Outside, we lined up on the track for some warm-up laps. A few guys were talking about what they had heard but no one definitively knew anything. “Mr. Eder, you hear about what’s going on in New York?” I asked. “Nope. Two laps. Then get with a partner and toss the ball until you hear my whistle. Go.”
After gym class, there was an eerie buzz back inside the school. I walked into my history class and took a seat at one of the desks near the window. No one in the classroom had a binder or a textbook or a pen out. Ms. Dallon rolled in a TV cart while another teacher helped hook up a cable wire from the wall to the back of the screen. “I’m sure that by now you’ve heard that America is under attack,” she asserted. She found CNN on the TV and sunk into the top of her desk. “We’re not going to get any work done today,” Ms. Dallon added. “You guys should probably just head home.”
The next day, I did another two warm-up laps in PE and tossed the ball with a partner until I heard Mr. Eder’s whistle. I went to history class and took notes on the Great Depression. I did similar things at school the next day and the day after that until that Tuesday, September 11th eventually became “9/11” and a tragic moment in history dissipated into a “war on terror”.
Almost 20 years later, a less apocalyptic but similarly sinister incident occurred a little over 500 miles south of where the Twin Towers once stood. On January 6th, 2021, home-grown terrorists invaded Capitol Hill. In that moment, teachers galvanized. Twitter became an epicentre for dispensing educational ideas that could be used in the wake of the attacks. In the days that followed, teaching resources were shared through facebook groups and staff email chains. It seemed like our regularly scheduled “learning” stopped, even for loose moments, to learn, understand, and digest what had just taken place.

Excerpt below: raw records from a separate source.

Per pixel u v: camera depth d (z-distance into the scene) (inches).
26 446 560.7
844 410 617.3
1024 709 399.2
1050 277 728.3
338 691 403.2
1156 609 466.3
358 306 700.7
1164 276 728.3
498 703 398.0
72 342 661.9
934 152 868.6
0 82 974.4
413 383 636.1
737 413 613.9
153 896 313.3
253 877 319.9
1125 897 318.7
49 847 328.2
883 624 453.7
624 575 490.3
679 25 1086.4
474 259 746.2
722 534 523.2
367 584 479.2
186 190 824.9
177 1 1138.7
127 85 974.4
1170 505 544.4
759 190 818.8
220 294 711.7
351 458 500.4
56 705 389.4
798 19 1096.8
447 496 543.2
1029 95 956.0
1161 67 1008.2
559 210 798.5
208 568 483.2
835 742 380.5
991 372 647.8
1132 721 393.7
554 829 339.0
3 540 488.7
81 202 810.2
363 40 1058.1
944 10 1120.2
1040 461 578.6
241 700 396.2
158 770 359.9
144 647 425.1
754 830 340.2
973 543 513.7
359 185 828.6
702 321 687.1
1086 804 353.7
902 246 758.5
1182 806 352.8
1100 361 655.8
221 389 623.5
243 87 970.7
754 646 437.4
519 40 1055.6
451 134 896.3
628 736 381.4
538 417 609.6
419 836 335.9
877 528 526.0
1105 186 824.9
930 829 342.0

Twenty years ago, we missed opportunities to teach about oppression, privilege, and racism in the exact moments that we saw them unfold. Twenty years ago, we fell short on the occasion to dispel Islamophobia during the moments it began to arise. But the needle has moved. I was taught to “leave personal politics in the parking lot with the car before stepping into a classroom” some ten years ago in teacher’s college. I wouldn’t dare a teacher preparation educator to utter those words to tomorrow’s teachers, today.